* _EXERCISE INSTRUCTIONS_: Out of the entries that follow, copy each line containing "content".

* _SOURCE DATA_:
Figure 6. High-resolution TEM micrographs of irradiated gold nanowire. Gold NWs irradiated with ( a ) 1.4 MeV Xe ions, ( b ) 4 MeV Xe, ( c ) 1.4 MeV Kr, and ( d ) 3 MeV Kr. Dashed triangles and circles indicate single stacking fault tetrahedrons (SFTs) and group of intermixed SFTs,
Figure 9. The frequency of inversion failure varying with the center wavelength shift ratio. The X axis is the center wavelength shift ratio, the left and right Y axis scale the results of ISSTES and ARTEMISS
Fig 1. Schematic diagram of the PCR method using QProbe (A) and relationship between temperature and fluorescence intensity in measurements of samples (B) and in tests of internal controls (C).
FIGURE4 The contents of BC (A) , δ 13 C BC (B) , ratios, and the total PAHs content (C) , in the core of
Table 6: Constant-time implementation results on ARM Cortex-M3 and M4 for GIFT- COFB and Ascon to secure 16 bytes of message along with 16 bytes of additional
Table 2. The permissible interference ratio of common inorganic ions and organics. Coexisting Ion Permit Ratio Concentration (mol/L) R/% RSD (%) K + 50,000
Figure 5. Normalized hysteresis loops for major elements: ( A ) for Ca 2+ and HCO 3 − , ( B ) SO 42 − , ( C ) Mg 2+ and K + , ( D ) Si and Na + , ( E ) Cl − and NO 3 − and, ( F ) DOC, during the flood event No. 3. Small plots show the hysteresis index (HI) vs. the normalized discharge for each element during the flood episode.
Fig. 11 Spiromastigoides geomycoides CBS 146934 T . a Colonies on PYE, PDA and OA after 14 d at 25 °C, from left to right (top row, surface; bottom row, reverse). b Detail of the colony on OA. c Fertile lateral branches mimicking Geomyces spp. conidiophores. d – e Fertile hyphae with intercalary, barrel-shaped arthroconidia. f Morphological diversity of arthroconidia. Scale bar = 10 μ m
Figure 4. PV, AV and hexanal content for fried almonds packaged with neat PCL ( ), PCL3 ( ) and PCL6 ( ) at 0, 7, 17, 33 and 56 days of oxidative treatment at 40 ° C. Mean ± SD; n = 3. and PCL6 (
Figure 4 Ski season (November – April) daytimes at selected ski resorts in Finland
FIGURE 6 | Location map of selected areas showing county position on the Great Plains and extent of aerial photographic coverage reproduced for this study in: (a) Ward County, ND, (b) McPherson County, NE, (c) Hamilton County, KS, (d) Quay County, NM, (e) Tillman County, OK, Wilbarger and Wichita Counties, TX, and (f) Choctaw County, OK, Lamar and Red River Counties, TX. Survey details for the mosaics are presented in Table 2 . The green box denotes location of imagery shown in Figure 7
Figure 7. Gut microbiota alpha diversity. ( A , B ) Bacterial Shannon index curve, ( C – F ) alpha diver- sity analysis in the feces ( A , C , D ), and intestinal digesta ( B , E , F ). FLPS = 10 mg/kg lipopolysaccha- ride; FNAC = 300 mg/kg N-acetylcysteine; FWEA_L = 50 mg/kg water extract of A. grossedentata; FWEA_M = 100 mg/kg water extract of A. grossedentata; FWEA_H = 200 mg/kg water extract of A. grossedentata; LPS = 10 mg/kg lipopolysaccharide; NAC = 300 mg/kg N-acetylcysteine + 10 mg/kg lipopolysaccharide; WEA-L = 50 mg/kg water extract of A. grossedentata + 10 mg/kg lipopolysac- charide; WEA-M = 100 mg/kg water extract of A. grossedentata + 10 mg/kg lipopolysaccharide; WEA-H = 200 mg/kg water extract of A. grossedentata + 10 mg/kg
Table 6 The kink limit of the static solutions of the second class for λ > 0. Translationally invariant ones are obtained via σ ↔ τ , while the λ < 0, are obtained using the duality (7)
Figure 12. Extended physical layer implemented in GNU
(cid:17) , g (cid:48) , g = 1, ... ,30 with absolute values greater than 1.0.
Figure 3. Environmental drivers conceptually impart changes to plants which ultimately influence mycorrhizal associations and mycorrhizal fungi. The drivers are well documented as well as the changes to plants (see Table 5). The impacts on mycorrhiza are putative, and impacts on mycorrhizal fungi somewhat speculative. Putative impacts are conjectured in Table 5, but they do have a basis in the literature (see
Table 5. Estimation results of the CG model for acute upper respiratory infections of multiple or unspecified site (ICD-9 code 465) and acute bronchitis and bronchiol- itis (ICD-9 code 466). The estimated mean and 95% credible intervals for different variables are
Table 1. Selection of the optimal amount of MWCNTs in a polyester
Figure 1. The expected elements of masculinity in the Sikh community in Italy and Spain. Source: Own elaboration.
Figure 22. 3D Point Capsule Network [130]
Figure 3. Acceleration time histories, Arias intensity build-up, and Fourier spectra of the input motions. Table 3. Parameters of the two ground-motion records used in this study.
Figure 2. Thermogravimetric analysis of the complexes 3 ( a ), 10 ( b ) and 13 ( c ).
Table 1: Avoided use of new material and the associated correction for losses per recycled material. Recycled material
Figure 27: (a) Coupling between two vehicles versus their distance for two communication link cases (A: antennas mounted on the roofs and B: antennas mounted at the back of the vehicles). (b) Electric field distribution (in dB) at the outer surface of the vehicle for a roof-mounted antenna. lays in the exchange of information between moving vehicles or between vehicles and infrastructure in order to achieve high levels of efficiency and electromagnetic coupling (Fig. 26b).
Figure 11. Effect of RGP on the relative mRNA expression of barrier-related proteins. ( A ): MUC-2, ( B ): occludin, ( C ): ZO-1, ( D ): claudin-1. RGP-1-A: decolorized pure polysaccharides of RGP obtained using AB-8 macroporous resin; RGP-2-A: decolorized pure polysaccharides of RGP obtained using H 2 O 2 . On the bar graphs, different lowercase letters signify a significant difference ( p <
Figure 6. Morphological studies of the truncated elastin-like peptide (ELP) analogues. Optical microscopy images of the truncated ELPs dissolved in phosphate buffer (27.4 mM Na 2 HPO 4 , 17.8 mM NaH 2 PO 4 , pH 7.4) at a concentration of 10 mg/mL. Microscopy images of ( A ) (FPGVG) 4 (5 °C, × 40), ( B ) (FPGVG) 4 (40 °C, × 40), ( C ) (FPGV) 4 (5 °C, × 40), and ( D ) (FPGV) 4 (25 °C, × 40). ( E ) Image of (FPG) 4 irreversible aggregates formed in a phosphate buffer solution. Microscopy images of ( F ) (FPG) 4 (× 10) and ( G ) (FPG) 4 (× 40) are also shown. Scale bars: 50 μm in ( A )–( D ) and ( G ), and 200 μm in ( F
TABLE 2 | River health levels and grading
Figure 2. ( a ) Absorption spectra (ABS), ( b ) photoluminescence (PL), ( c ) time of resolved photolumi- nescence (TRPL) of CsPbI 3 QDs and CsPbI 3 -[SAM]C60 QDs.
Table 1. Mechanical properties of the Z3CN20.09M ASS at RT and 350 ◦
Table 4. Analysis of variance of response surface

* _WRITTEN REPLY_:
FIGURE4 The contents of BC (A) , δ 13 C BC (B) , ratios, and the total PAHs content (C) , in the core of
Figure 4. PV, AV and hexanal content for fried almonds packaged with neat PCL ( ), PCL3 ( ) and PCL6 ( ) at 0, 7, 17, 33 and 56 days of oxidative treatment at 40 ° C. Mean ± SD; n = 3. and PCL6 (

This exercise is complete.